(Beginning of Text passage)
Background information
- Born: Houda Abouz 1996 (age 29–30) Khemisset
- Genres: Rap

= Khtek =

Moroccan rapper and activist

Houda Abouz (هدى عبوز) is a Moroccan rapper and women's rights advocate, known by her stage name Khtek (in Moroccan Arabic, meaning "your sister").

==Early life and education==
Born in Khemisset in 1996, Abouz majored in film studies at the Abdelmalek Essaâdi University in Tétouan.

== Music career ==
Abouz chose her stage name "Khtek", which means "your sister" in Darija (Moroccan Arabic), as a deliberate challenge to the misogynistic language often found in rap. The term is commonly used by men as an insult, referencing a perceived point of vulnerability. By adopting the name, she aimed to reclaim the term and subvert its intended use. Although initially controversial, some radio hosts avoided saying it directly, the name garnered her significant public attention.

Abouz began freestyling and performing at festivals before recording any official tracks. Her popularity grew significantly after she started sharing her work on social media, leading to widespread recognition. In 2020, she collaborated with prominent Moroccan rappers, featuring on "Hors Série" alongside ElGrandeToto, Draganov, and Don Bigg, and on "Fratello" with Tagne and Stormy.

In February 2020, Abouz released her debut single "KickOff", which critiques a society she describes as denying equal opportunities to women.
(End of Text passage)
(Beginning of Data to examine)
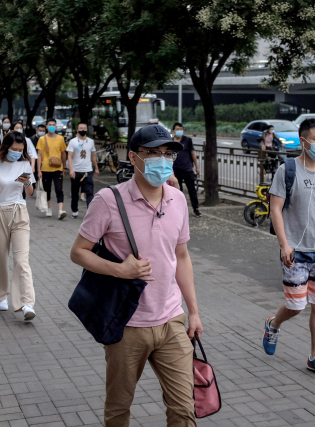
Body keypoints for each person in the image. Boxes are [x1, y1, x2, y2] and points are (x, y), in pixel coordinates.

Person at [70, 124, 202, 426]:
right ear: (134, 157)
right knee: (119, 409)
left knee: (184, 410)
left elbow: (181, 257)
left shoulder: (177, 199)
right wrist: (120, 269)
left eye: (167, 153)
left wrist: (193, 312)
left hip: (171, 321)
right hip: (126, 324)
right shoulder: (108, 200)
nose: (162, 160)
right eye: (152, 153)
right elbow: (79, 252)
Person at [262, 118, 315, 378]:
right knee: (296, 305)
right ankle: (273, 324)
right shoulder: (288, 169)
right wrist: (284, 245)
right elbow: (275, 208)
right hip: (297, 250)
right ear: (303, 141)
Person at [0, 131, 36, 321]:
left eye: (21, 150)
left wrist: (28, 182)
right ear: (5, 147)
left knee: (22, 259)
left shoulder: (25, 164)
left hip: (19, 213)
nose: (17, 153)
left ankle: (27, 303)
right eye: (14, 149)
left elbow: (29, 193)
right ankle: (0, 296)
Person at [36, 118, 67, 219]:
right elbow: (39, 155)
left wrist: (65, 167)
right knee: (47, 189)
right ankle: (48, 208)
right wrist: (39, 170)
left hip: (58, 168)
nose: (52, 126)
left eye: (53, 124)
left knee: (59, 189)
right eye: (50, 124)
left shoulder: (61, 139)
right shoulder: (42, 139)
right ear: (46, 126)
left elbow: (63, 153)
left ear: (56, 126)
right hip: (45, 168)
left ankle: (60, 210)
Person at [67, 123, 99, 218]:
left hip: (87, 171)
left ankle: (90, 212)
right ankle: (75, 210)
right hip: (76, 171)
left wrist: (96, 168)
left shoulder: (91, 142)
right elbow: (69, 156)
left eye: (84, 128)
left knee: (89, 192)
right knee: (75, 193)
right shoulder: (73, 142)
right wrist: (71, 169)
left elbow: (93, 156)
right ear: (77, 130)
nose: (83, 130)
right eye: (81, 128)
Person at [172, 123, 201, 218]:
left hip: (187, 169)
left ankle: (196, 208)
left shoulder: (187, 140)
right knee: (178, 191)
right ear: (173, 131)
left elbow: (193, 154)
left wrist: (196, 167)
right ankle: (179, 209)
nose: (179, 130)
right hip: (176, 170)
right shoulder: (170, 142)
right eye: (177, 129)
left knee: (192, 190)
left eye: (181, 129)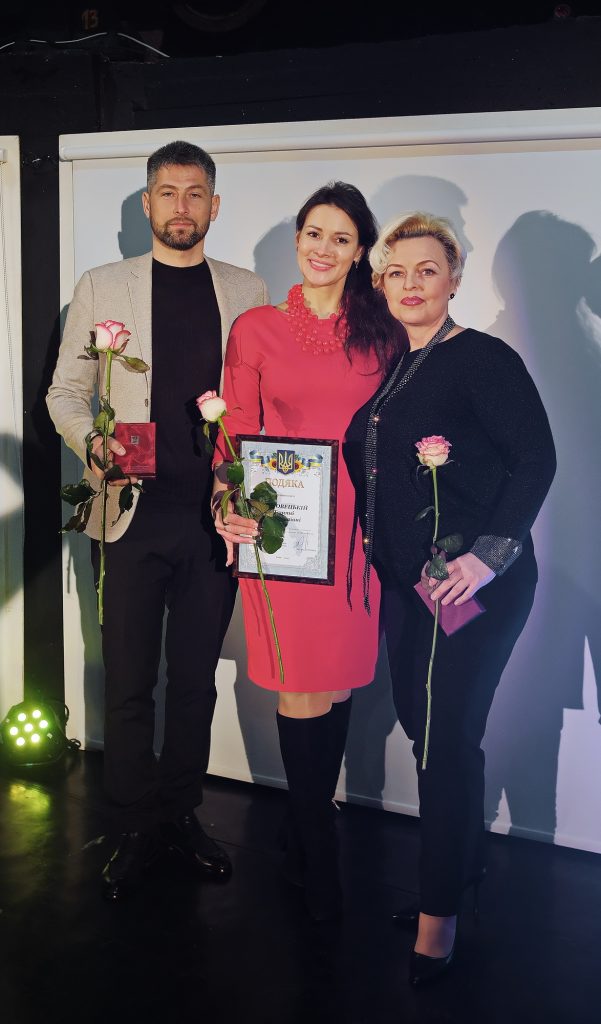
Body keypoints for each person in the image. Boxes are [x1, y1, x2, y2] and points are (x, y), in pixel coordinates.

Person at [46, 141, 269, 900]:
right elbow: (65, 392)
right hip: (129, 515)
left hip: (212, 518)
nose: (181, 206)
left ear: (214, 204)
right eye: (167, 192)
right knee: (129, 679)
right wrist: (93, 442)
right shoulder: (102, 286)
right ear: (147, 204)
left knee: (195, 681)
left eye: (195, 192)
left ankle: (179, 813)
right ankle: (133, 822)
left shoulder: (247, 290)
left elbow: (259, 400)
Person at [343, 212, 556, 983]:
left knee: (440, 745)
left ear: (454, 278)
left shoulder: (480, 358)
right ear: (380, 283)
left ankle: (439, 919)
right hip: (412, 586)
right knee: (431, 731)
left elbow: (534, 459)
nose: (410, 284)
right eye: (396, 272)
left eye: (426, 270)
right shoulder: (395, 364)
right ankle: (460, 871)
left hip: (469, 586)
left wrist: (487, 558)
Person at [211, 182, 402, 921]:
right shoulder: (255, 328)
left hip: (357, 528)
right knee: (297, 685)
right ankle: (318, 849)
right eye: (313, 233)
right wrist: (227, 502)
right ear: (298, 239)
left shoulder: (383, 330)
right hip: (282, 528)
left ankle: (304, 825)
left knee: (340, 680)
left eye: (340, 239)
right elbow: (235, 428)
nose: (323, 249)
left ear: (360, 253)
(End of Data to examine)
> [What to work on]:
• a. In the biography of the rapper Khtek, at which university did Houda Abouz major in film studies?
• b. Pick up the biography of the rapper Khtek after its last sentence and carry it on in the same register.

> [Answers to this exercise]:
• a. Abdelmalek Essaâdi University in Tétouan.

• b.
Abouz's lyrics, primarily in Moroccan Arabic and occasionally incorporating French and English, often address societal themes. She identifies as a feminist, and has cited the 2011 pro-democracy protests in Morocco during the Arab Spring as an influence. While her music reflects everyday life and social realities, she has stated that it does not pursue a political agenda.

In December 2025, she launched the "X Tour", described as the first female-led rap tour in North Africa.

== Awards and recognitions ==
In November 2020, Khtek was announced as one of the BBC's 100 Women for 2020.

In 2024, Abouz won the "Top Arabic Hip-Hop Female Artist" award at the inaugural Billboard Arabia Music Awards.

== Personal life ==
Abouz has spoken publicly about her mental health, revealing that she has experienced depression since childhood and was diagnosed with bipolar disorder in 2016.

== Discography ==

=== Singles ===

- "KickOff" (2020)
- "5OTTA (32 Bar)" (2023)

=== As featured artist ===

- "Hors Série" (with ElGrandeToto, Draganov, and Don Bigg)
- "Fratello" (with Tagne and Stormy)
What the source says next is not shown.